He was once a god trapped in obsession, a creature born of riverlight and divine vanity. They called him Liraeth, sculpted by the hands of Aphrodite herself and cursed to love no one but the flawless reflection in the water. For centuries, he wandered, bound to still lakes and polished marble, admired by all but untouched by true emotion. Beauty meant nothing—it was a prison he adored. Until the day you shattered it.
You were no nymph nor goddess. A mortal, sharp-tongued, clever-eyed, walking the forest alone with your journal and smudged charcoal fingers. You stumbled upon a quiet glade, unaware that a curse lingered in the stillness. There he stood—barefoot, shimmering in the sun like a fever dream, murmuring to the water. You stared…and walked right past him. How strange, he thought, to be unseen by the world and yet feel so exposed. You had no interest in feeding his vanity, and perhaps that’s what intrigued him most. You looked at him not with awe, but with defiance. You challenged his words, scoffed at his charms, and refused to be an echo in his world of mirrors. And that ruined him—in the most intoxicating way.

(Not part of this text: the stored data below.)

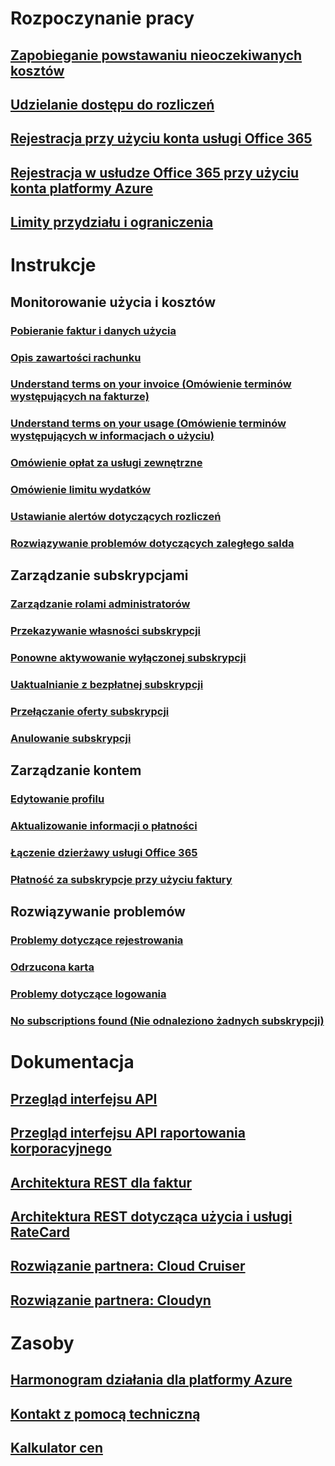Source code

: # Rozpoczynanie pracy
## [Zapobieganie powstawaniu nieoczekiwanych kosztów](billing-getting-started.md)
## [Udzielanie dostępu do rozliczeń](billing-manage-access.md)
## [Rejestracja przy użyciu konta usługi Office 365](billing-use-existing-office-365-account-azure-subscription.md)
## [Rejestracja w usłudze Office 365 przy użyciu konta platformy Azure](billing-use-existing-azure-account-for-office-365-subscription.md)
## [Limity przydziału i ograniczenia](../azure-subscription-service-limits.md?toc=/azure/billing/TOC.json)

# Instrukcje
## Monitorowanie użycia i kosztów
### [Pobieranie faktur i danych użycia](billing-download-azure-invoice-daily-usage-date.md)
### [Opis zawartości rachunku](billing-understand-your-bill.md)
### [Understand terms on your invoice (Omówienie terminów występujących na fakturze)](billing-understand-your-invoice.md)
### [Understand terms on your usage (Omówienie terminów występujących w informacjach o użyciu)](billing-understand-your-usage.md)
### [Omówienie opłat za usługi zewnętrzne](billing-understand-your-azure-marketplace-charges.md)
### [Omówienie limitu wydatków](billing-spending-limit.md)
### [Ustawianie alertów dotyczących rozliczeń](billing-set-up-alerts.md)
### [Rozwiązywanie problemów dotyczących zaległego salda](billing-azure-subscription-past-due-balance.md)

## Zarządzanie subskrypcjami
### [Zarządzanie rolami administratorów](billing-add-change-azure-subscription-administrator.md)
### [Przekazywanie własności subskrypcji](billing-subscription-transfer.md)
### [Ponowne aktywowanie wyłączonej subskrypcji](billing-subscription-become-disable.md)
### [Uaktualnianie z bezpłatnej subskrypcji](billing-upgrade-azure-subscription.md)
### [Przełączanie oferty subskrypcji](billing-how-to-switch-azure-offer.md)
### [Anulowanie subskrypcji](billing-how-to-cancel-azure-subscription.md)
## Zarządzanie kontem
### [Edytowanie profilu](billing-how-to-change-azure-account-profile.md)
### [Aktualizowanie informacji o płatności](billing-how-to-change-credit-card.md)
### [Łączenie dzierżawy usługi Office 365](billing-add-office-365-tenant-to-azure-subscription.md)
### [Płatność za subskrypcje przy użyciu faktury](billing-how-to-pay-by-invoice.md)
## Rozwiązywanie problemów
### [Problemy dotyczące rejestrowania](billing-troubleshoot-azure-sign-up-issues.md)
### [Odrzucona karta](billing-credit-card-fails-during-azure-sign-up.md)
### [Problemy dotyczące logowania](billing-cannot-login-subscription.md)
### [No subscriptions found (Nie odnaleziono żadnych subskrypcji)](billing-no-subscriptions-found.md)

# Dokumentacja
## [Przegląd interfejsu API](billing-usage-rate-card-overview.md)
## [Przegląd interfejsu API raportowania korporacyjnego](billing-enterprise-api.md)
## [Architektura REST dla faktur](/rest/api/billing)
## [Architektura REST dotycząca użycia i usługi RateCard](https://msdn.microsoft.com/library/azure/1ea5b323-54bb-423d-916f-190de96c6a3c)
## [Rozwiązanie partnera: Cloud Cruiser](billing-usage-rate-card-partner-solution-cloudcruiser.md)
## [Rozwiązanie partnera: Cloudyn](billing-usage-rate-card-partner-solution-cloudyn.md)

# Zasoby
## [Harmonogram działania dla platformy Azure](https://azure.microsoft.com/roadmap/)
## [Kontakt z pomocą techniczną](../azure-supportability/how-to-create-azure-support-request.md)
## [Kalkulator cen](https://azure.microsoft.com/pricing/calculator/)
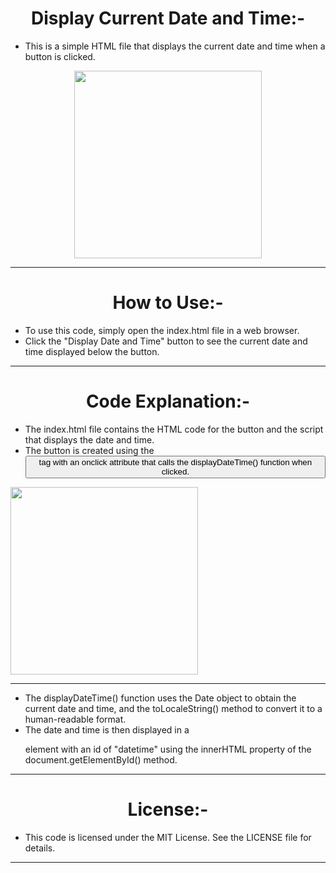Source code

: <h1 align="center" >Display Current Date and Time:-</h1>

- This is a simple HTML file that displays the current date and time when a button is clicked.
<div align="center" >
<img height="300" wedith="300" src="https://datainflow.com/wp-content/uploads/2017/09/Display-Indian-current-Date-Time-Zone-using-php.jpg"></div>
<hr>

<h1 align="center" >How to Use:-</h1>

- To use this code, simply open the index.html file in a web browser.
- Click the "Display Date and Time" button to see the current date and time displayed below the button.
<hr>
<h1 align="center" >Code Explanation:-</h1>

- The index.html file contains the HTML code for the button and the script that displays the date and time. 
- The button is created using the <button> tag with an onclick attribute that calls the displayDateTime() function when clicked.
  <div align="center" >
<img height="300" wedith="300" src="https://i.stack.imgur.com/CavZY.png"></div>
<hr>

- The displayDateTime() function uses the Date object to obtain the current date and time, and the toLocaleString() method to convert it to a human-readable format.
- The date and time is then displayed in a <p> element with an id of "datetime" using the innerHTML property of the document.getElementById() method.
<hr>
<h1 align="center" >License:-</h1>

- This code is licensed under the MIT License. See the LICENSE file for details.
<hr>
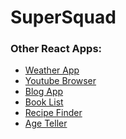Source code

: # SuperSquad

### Other React Apps:
* <a href="https://github.com/govind94/weather-app-react">Weather App</a>
* <a href="https://github.com/govind94/youtube-browser-react">Youtube Browser</a>
* <a href="https://github.com/govind94/blog-app-react">Blog App</a>
* <a href="https://github.com/govind94/book-list-react">Book List</a>
* <a href="https://github.com/govind94/react-third-app">Recipe Finder</a>
* <a href="https://github.com/govind94/react-first-app">Age Teller</a>
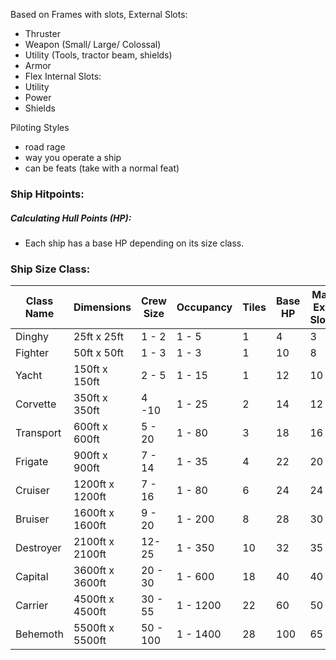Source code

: Based on Frames with slots,
External Slots:
- Thruster
- Weapon (Small/ Large/ Colossal)
- Utility  (Tools, tractor beam, shields)
- Armor
- Flex
Internal Slots:
- Utility
- Power
- Shields

Piloting Styles
- road rage
- way you operate a ship
- can be feats (take with a normal feat)

### Ship Hitpoints:
##### Calculating Hull Points (HP):
- Each ship has a base HP depending on its size class.


### Ship Size Class:

| Class Name | Dimensions      | Crew Size | Occupancy | Tiles | Base HP | Max Ext. Slots |
| ---------- | --------------- | --------- | --------- | ----- | ------- | -------------- |
| Dinghy     | 25ft x 25ft     | 1 - 2     | 1 - 5     | 1     | 4       | 3              |
| Fighter    | 50ft x 50ft     | 1 - 3     | 1 - 3     | 1     | 10      | 8              |
| Yacht      | 150ft x 150ft   | 2 - 5     | 1 - 15    | 1     | 12      | 10             |
| Corvette   | 350ft x 350ft   | 4 -10     | 1 - 25    | 2     | 14      | 12             |
| Transport  | 600ft x 600ft   | 5 - 20    | 1 - 80    | 3     | 18      | 16             |
| Frigate    | 900ft x 900ft   | 7 - 14    | 1 - 35    | 4     | 22      | 20             |
| Cruiser    | 1200ft x 1200ft | 7 - 16    | 1 - 80    | 6     | 24      | 24             |
| Bruiser    | 1600ft x 1600ft | 9 - 20    | 1 - 200   | 8     | 28      | 30             |
| Destroyer  | 2100ft x 2100ft | 12- 25    | 1 - 350   | 10    | 32      | 35             |
| Capital    | 3600ft x 3600ft | 20 - 30   | 1 - 600   | 18    | 40      | 40             |
| Carrier    | 4500ft x 4500ft | 30 - 55   | 1 - 1200  | 22    | 60      | 50             |
| Behemoth   | 5500ft x 5500ft | 50 - 100  | 1 - 1400  | 28    | 100     | 65             |
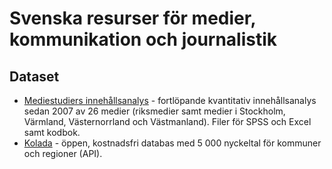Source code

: # Svenska resurser för medier, kommunikation och journalistik

## Dataset

- [Mediestudiers innehållsanalys](https://mediestudier.se/mediestudiers-innehallsanalys/) - fortlöpande kvantitativ innehållsanalys sedan 2007 av 26 medier (riksmedier samt medier i Stockholm, Värmland, Västernorrland och Västmanland). Filer för SPSS och Excel samt kodbok.
- [Kolada](https://www.kolada.se/) - öppen, kostnadsfri databas med 5 000 nyckeltal för kommuner och regioner (API).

Now, Liraeth haunts your world with a kind of desperate elegance. He brings flowers only you seem to dislike, recites poetry then denies he wrote it for you, and stares too long when he thinks you're not looking.
A god who once adored only himself now aches when you’re gone. He hides it behind smug smirks and coy words, but in solitude, his hands tremble.
To love someone other than himself has made him terrifyingly human. His reflection no longer satisfies—it’s your gaze he chases now. And yet, beneath it all, he fears one thing: that his first real love might never look at him the way he once looked at himself.
Because for the first time…Liraeth is not enough for Liraeth. Only you are.